**Assignment**:
Rewrite the data below, replacing "chart" with "graph" and changing nothing else. Leave the pictures out.

**Listed entries**:
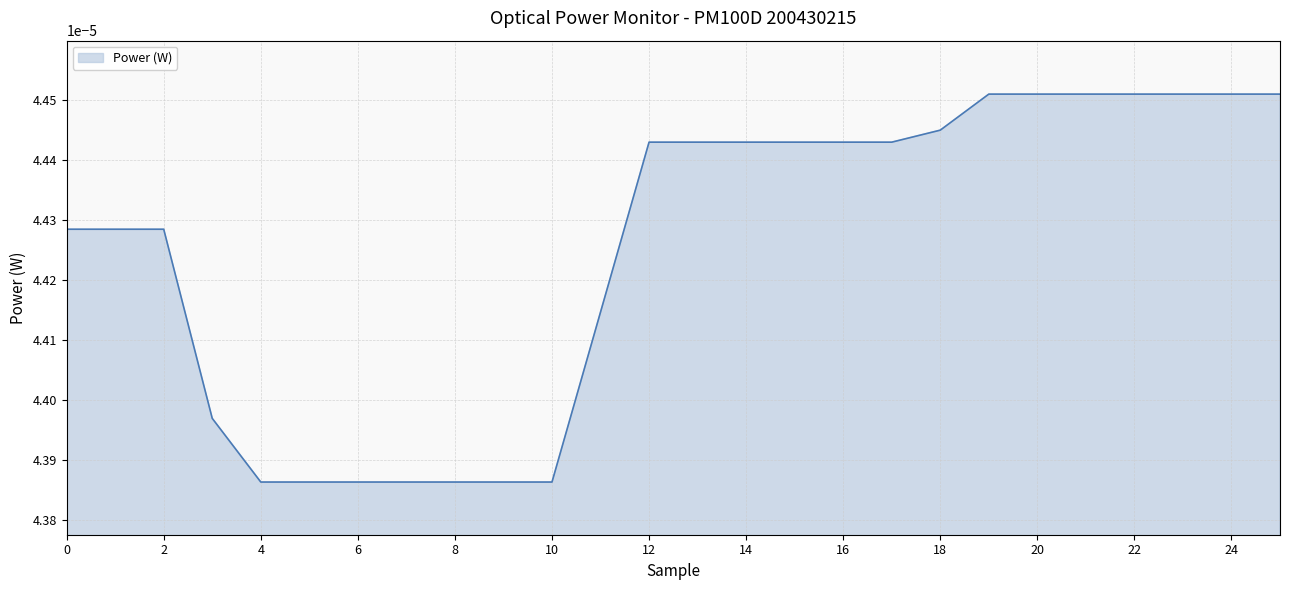

How many lines are shown in the chart?

1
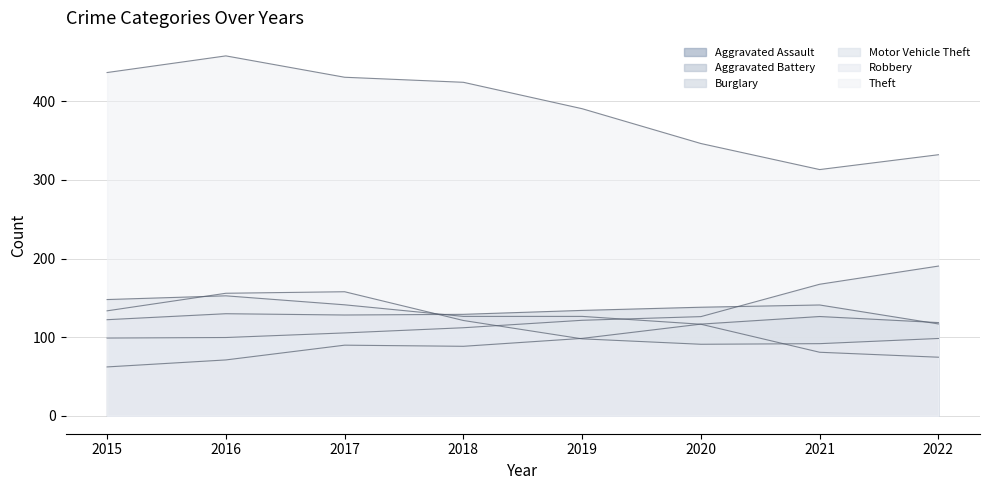

How many lines are shown in the chart?

6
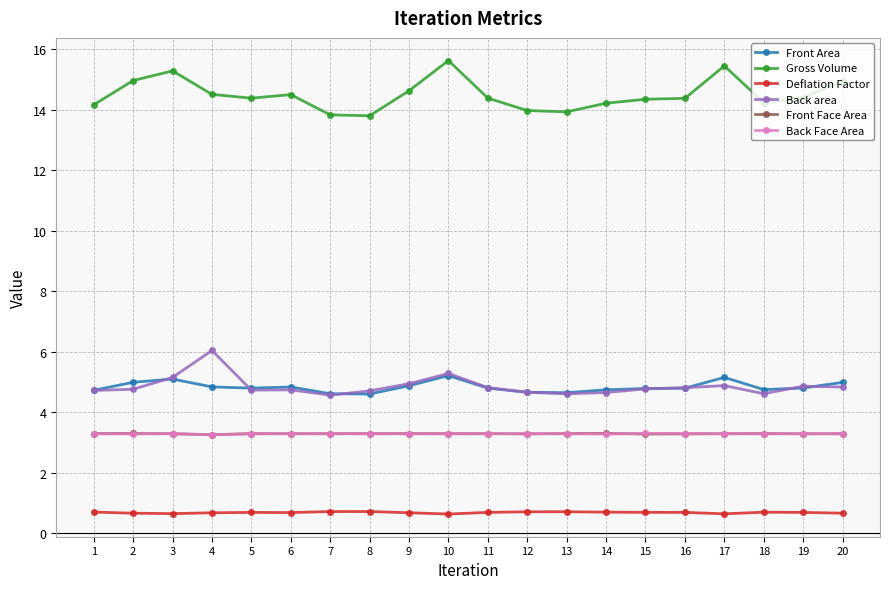

True or false: Gross Volume has more than 2 points higher than both neighbors.

True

**Solved problem**:
How many lines are shown in the graph?

1

How many lines are shown in the graph?

6

True or false: Gross Volume has more than 2 points higher than both neighbors.

True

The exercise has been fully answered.